Lunch at Cucinelli’s airy factory is a 90-minute affair: long enough to pop home for a nap after a few courses in a company canteen serving up outstanding fare sourced from local farmers and on-site kitchen gardens.
Ask him why he went to the expense of fitting his factory with floor-to-ceiling windows and he cites the French philosopher Jean-Jacques Rousseau’s observation that proximity to creation drives creativity.
Cucinelli has poured millions into Solomeo, the lovingly renovated 13th-century hilltop village that is home to his empire. Work started with the medieval castle and, over three decades, he has added a theatre, a library and a school offering practical courses in art, gardening and tailoring.
But now, as he contemplates his remaining time, Cucinelli’s focus has switched to the town’s surroundings.
“Particularly in Italy, but it is also true for much of Europe, the historic centres of our towns have generally been well looked after and restored,” he tells AFP.
“But things have not gone so well in our peripheral areas and yet that is where 70 per cent of human beings live. We have to make them liveable spaces linked to the historic centres.”
The project has involved renovating or demolishing abandoned industrial buildings to create new production facilities for Cucinelli’s own workforce alongside two other parks — one providing six hectares of playing and sporting space for children, the other a 70-hectare park producing everything from apricots and broccoli to wheat.

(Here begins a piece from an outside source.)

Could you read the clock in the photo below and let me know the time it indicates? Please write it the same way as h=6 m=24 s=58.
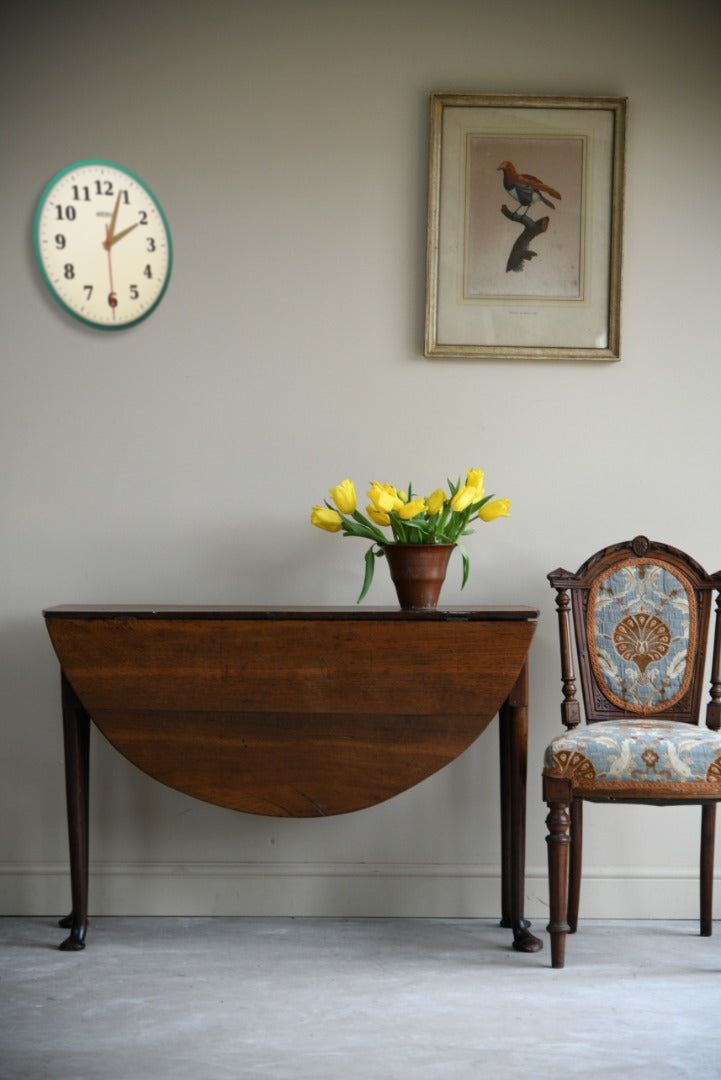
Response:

“When we started the renovation of Solomeo in 1985 I was inspired by something that Rousseau said about needing to withdraw from the cities, go back to our villages and rethink the future of humanity,” he said.
“In this little ‘borgo’ there is silence, there is culture, spirituality. Loneliness cannot take over and I think that is something very important at this moment in history.”

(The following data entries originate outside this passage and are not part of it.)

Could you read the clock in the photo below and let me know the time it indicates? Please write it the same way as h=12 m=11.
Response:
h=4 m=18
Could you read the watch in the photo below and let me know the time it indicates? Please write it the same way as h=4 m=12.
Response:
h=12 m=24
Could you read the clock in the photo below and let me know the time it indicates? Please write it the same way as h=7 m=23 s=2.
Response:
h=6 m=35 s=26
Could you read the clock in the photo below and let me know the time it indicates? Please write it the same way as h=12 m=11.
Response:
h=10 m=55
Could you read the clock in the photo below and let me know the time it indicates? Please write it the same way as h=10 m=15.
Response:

Similar themes run through Cucinelli’s musings on work and how to run a company that is on track to shift 450 million euros ($470 million) worth of eye-wateringly expensive clothes and accessories this year.
Cucinelli imports his key raw material, cashmere, from China and Mongolia. But unlike many of his rivals he has kept all his manufacturing operation in Italy.

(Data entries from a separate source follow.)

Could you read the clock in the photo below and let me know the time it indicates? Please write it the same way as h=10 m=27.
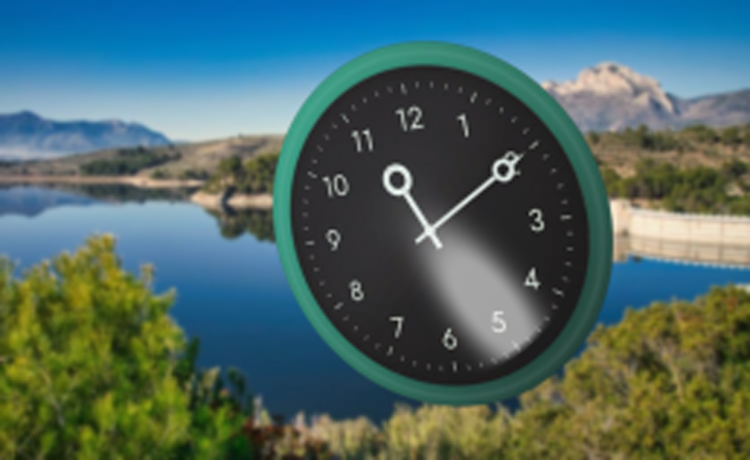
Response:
h=11 m=10
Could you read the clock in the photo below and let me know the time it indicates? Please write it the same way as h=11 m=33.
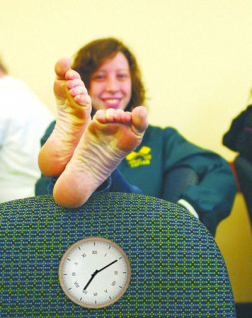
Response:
h=7 m=10
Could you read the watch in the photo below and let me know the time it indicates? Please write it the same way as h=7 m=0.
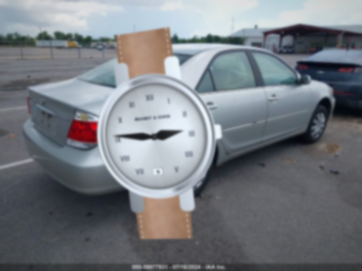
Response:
h=2 m=46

Shareholders may grumble about the 20 per cent premium over industry norms that the Solomeo workers receive. But they knew what they were buying into when the company was floated in 2012.
The company’s ethics and clearly identifiable roots in the Italian countryside are important elements of a brand that has quadrupled in size in a decade and has yet to disappoint investors.
Its leader says he is not challenging the bottom-line tenets of capitalism: simply trying to give them a more human face, something he says has becoming more pressing in light of the widespread disaffection among Western workforces that has been linked to the rise of Donald Trump and Brexit.
“It is exactly right to say that many people feel forgotten,” Cucinelli says.
“The internet has redrawn the map of the world of work. Italy, and Europe as a whole, can no longer compete at the lower level and this has created some unemployment. But the essential problem is one of dignity.
“We cannot have companies that earn incredible amounts and our workers earning tiny sums to work 12 hours a day staring at a wall under an electric lamp. We have to put dignity back at the heart of our economic activity.”
It is a vision, he says, that was born of witnessing his father’s struggle to survive, as a tenant farmer and later as a factory worker.
“It is something that has always stayed with me, a bit painfully,” he admits, insisting that he will take the time to enjoy the fruits of a business he built from scratch.
“Already there are some areas of the company where my role is that of a senior adviser, and I like that idea. I got it from an abbot friend who told me he was going to retire and leave the abbey to the young monks.
“The average age of our employees is 37, 40 for the managers. The fourth age is a time of wisdom but also of looking for spirituality and taking stock of what happens next.